What you will do:
How many lines in the records below contain the string "label"? Reply with the number alone.
* begin Input for this task *
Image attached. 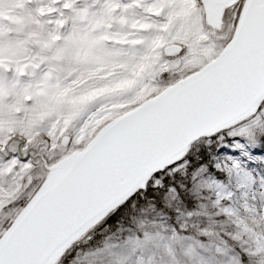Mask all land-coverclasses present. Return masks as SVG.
<instances>
[{"label": "snow or ice", "instance_id": "6c2138e0", "mask_svg": "<svg viewBox=\"0 0 264 264\" xmlns=\"http://www.w3.org/2000/svg\"><path fill=\"white\" fill-rule=\"evenodd\" d=\"M0 264H264V0H0Z\"/></svg>", "mask_w": 264, "mask_h": 264}]
</instances>
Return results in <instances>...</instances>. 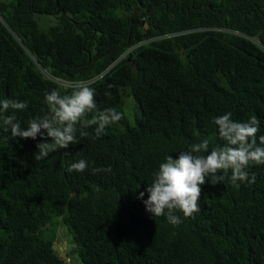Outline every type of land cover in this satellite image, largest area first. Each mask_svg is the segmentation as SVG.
<instances>
[{
    "label": "trees",
    "instance_id": "trees-1",
    "mask_svg": "<svg viewBox=\"0 0 264 264\" xmlns=\"http://www.w3.org/2000/svg\"><path fill=\"white\" fill-rule=\"evenodd\" d=\"M37 14L55 21L42 28ZM143 39L88 82L99 110L124 113L102 136L78 126V144L36 161L39 136L0 127V264H63L44 238L54 217L83 264H264V165L246 169L255 183L206 182L200 211L177 213L179 225L137 198L167 156L224 146L217 116L255 115L264 135V0H0V100L27 102L15 112L27 127L49 114L46 93L73 90L55 77H91ZM80 159L88 168L69 172Z\"/></svg>",
    "mask_w": 264,
    "mask_h": 264
},
{
    "label": "clouds",
    "instance_id": "clouds-1",
    "mask_svg": "<svg viewBox=\"0 0 264 264\" xmlns=\"http://www.w3.org/2000/svg\"><path fill=\"white\" fill-rule=\"evenodd\" d=\"M45 101L49 114L35 117L27 127H22L15 112L26 109L27 102L11 98L0 100V127L5 132L11 130L12 137L25 140L41 138L42 142L37 144L36 161L59 149H66L70 144H78V126L88 128L95 125V134L100 137L109 125L124 118V113L115 108L99 110L95 89L84 81L75 85L70 94H61L55 89L46 93ZM9 112L11 114L4 115ZM94 112L97 114L88 119V115ZM213 123L225 141L224 146L209 151V141L205 139L181 151L178 158L167 156L154 173L153 182L148 184V198L144 199L145 192H140L137 197L143 201L146 211L155 217H166L172 225H179L183 221L177 213L191 218L200 211L201 186L206 182L216 185L230 179L233 184L237 181L255 183V175L249 180L246 169L251 165H264V135L258 137V118L253 115L246 122L234 121L232 113L227 112L215 117ZM80 135L87 133L81 131ZM47 138H51V142H47ZM87 168L88 162L80 159L67 170L83 172ZM101 170L110 169H96Z\"/></svg>",
    "mask_w": 264,
    "mask_h": 264
},
{
    "label": "rangeland",
    "instance_id": "rangeland-1",
    "mask_svg": "<svg viewBox=\"0 0 264 264\" xmlns=\"http://www.w3.org/2000/svg\"><path fill=\"white\" fill-rule=\"evenodd\" d=\"M37 20L39 25L44 28L48 24L55 21L52 15L48 14H37ZM138 110L137 104L132 95L124 96V111L128 118L129 124H134V113ZM44 238L51 240L54 244L55 252L64 260L63 264H83L77 253L74 252L75 246L72 235L68 227L62 222L61 218L54 217L48 224L44 231Z\"/></svg>",
    "mask_w": 264,
    "mask_h": 264
},
{
    "label": "built area",
    "instance_id": "built-area-1",
    "mask_svg": "<svg viewBox=\"0 0 264 264\" xmlns=\"http://www.w3.org/2000/svg\"><path fill=\"white\" fill-rule=\"evenodd\" d=\"M147 41V39H143L140 41H137L133 44H130L129 46H127L123 51L120 52V54L101 72L88 77V78H84V79H79V80H75V79H66V78H61V77H55L54 79L59 82L61 85L63 86H75L77 85L79 82H91L97 78H99L103 73H105L112 65H114L117 61H119L120 59L126 57L129 55V53L141 42Z\"/></svg>",
    "mask_w": 264,
    "mask_h": 264
},
{
    "label": "water",
    "instance_id": "water-1",
    "mask_svg": "<svg viewBox=\"0 0 264 264\" xmlns=\"http://www.w3.org/2000/svg\"><path fill=\"white\" fill-rule=\"evenodd\" d=\"M55 247H56V246H55L54 244H52V248H53L54 250H55Z\"/></svg>",
    "mask_w": 264,
    "mask_h": 264
}]
</instances>
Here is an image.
* end Input for this task *
Answer to this exercise:
6